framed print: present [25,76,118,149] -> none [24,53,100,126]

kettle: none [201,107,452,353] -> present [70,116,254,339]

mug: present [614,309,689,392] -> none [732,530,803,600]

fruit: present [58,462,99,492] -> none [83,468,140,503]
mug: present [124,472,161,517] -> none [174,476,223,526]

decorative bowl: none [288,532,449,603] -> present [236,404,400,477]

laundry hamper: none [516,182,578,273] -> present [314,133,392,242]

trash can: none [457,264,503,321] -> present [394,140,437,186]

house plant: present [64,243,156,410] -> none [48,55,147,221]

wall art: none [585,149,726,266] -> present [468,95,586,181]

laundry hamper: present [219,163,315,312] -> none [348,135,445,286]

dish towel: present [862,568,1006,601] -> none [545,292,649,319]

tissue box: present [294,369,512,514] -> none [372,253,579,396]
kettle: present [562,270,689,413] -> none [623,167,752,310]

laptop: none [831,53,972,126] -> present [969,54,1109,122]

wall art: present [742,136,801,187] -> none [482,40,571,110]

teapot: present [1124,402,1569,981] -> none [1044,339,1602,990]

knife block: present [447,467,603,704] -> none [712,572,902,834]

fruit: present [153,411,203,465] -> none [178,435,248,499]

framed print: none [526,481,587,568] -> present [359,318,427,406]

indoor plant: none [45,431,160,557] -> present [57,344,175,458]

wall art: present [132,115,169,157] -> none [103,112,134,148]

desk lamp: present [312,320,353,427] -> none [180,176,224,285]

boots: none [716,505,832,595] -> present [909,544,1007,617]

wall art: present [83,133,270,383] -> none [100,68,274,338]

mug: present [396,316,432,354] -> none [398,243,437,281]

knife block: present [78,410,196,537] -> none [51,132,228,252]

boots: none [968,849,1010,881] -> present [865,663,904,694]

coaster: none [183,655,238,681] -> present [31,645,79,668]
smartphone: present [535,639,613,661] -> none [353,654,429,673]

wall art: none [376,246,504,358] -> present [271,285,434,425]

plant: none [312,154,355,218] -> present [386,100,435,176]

......

TASK DESCRIPTION: Copy all lines from the material that include "block".

EXERCISE OUTPUT:
knife block: present [447,467,603,704] -> none [712,572,902,834]
knife block: present [78,410,196,537] -> none [51,132,228,252]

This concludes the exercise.